Die neue Aufgabe war nicht irgendein Job für ihn, das war mehr. Auf seinem Schreibtisch, heißt es, stehe das Motto, warum es sich lohne, für all das zu arbeiten. „It’s sports, stupid!“

Im Schlussspurt der Bewerbungsphase für die Spiele 2012 gab ihm das die vielleicht entscheidende Energie. Denn die Konkurrenz war sehr stark. Paris hatte das beste Konzept zu bieten, und mit New York, Moskau und Madrid waren noch drei andere Metropolen im Rennen. London war nicht der Favorit.

Doch diesmal war es Coe, der überholte. „Als ich zwölf war“, rief er den Mtigliedern des IOC in Singapur zu, „saß ich mit meinen Klassenkameraden vor einem alten Schwarz-Weiß-Fernseher und habe die Olympischen Spiele von Mexiko gesehen. An diesem Tag öffnete sich für mich ein Fenster zu einer neuen Welt.“ Zu seinem 100 Leute umfassenden Team in Singapur gehörte auch eine Schulklasse aus dem Londonder East End, in dem heute das Olympiastadion steht. Die Schüler sollten für ihn die Botschaft bekräftigen, dass die Jugend durch die Olympischen Spiele wieder zum Sport finden werde.

Am Ende gewann London, gewann Sebastian Coe gegen Paris mit 54 zu 50.

Der Jubel war noch nicht verklungen, da wurde daraus ein Aufschrei: Nur 24 Stunden nach der IOC-Entscheidung griffen islamistische Selbstmordattentäter die Londoner U-Bahn an. 56 Tote.

Von der Herausforderung, Jugendliche zum Sport zu bringen, war auf einmal kaum noch die Rede. Jetzt gab es ein anderes Hauptthema: die Sicherheit.

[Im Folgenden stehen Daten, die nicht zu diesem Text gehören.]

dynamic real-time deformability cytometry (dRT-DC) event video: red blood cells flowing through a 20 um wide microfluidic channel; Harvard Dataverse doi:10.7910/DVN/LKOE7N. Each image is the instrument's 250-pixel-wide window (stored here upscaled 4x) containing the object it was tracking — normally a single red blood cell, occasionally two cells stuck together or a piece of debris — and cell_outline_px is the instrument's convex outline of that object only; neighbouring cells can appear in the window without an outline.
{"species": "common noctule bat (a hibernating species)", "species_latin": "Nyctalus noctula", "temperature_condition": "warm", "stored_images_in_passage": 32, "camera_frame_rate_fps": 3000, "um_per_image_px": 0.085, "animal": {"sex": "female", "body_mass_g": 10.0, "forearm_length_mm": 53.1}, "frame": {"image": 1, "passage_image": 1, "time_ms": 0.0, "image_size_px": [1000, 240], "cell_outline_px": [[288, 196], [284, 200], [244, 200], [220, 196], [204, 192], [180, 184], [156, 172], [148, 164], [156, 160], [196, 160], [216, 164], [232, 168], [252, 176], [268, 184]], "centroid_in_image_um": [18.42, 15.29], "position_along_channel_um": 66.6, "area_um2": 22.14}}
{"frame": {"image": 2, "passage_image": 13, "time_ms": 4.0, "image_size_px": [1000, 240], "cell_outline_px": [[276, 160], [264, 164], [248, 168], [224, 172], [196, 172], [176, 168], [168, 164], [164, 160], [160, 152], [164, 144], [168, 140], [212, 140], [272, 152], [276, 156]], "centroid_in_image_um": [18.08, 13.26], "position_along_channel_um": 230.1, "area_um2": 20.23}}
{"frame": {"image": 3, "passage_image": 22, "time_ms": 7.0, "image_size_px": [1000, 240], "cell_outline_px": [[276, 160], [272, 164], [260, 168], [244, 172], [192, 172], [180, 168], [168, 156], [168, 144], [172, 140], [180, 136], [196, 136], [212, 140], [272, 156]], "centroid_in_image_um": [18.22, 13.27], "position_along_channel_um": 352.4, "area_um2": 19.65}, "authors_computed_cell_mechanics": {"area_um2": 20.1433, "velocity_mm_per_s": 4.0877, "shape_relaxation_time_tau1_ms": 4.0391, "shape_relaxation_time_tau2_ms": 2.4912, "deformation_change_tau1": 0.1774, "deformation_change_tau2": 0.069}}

Coe sitzt in einem Hochhaus in einem berühmten Bürokomplex, dem Canary Wharf, wo auch die Barclays Bank arbeitet, und blickt auf den Olympischen Park. Sechs Milliarden Pfund hat es gekostet, diese Brache in Ost-London innerhalb von sieben Jahren zu verwandeln. Coe ist hier der Frontmann. Wann immer es eine Hochglanzpräsentation braucht oder ein Dinner mit Journalisten – Coe liefert. Einer seiner engen Mitarbeiter sagte kürzlich: „Er ist eine brillante Elster – er nimmt die Ideen anderer und benutzt sie für seine Zwecke. Es schadet natürlich auch nicht, dass er eine echte Olympialegende ist. Zusammen mit seinem Team hat er genau das geschickt in das Werbekonzept für London 2012 eingewoben.“

Nun muss sich das Konzept beweisen – beim Sport, bei den Tickets, bei der Sicherheit. Zusätzliche Soldaten mussten zu den Sicherheitsdiensten angefordert werden, weil das Organisationskomitee den Bedarf unterschätzt hatte. Inzwischen sind mehr Soldaten bei Olympia im Einsatz, als in Afghanistan stationiert sind. Wenn alles gut geht in den kommenden Wochen, wird der größte Sieger dieser Olympischen Spiele Sebastian Coe heißen. Und Niederlagen sind nicht vorgesehen.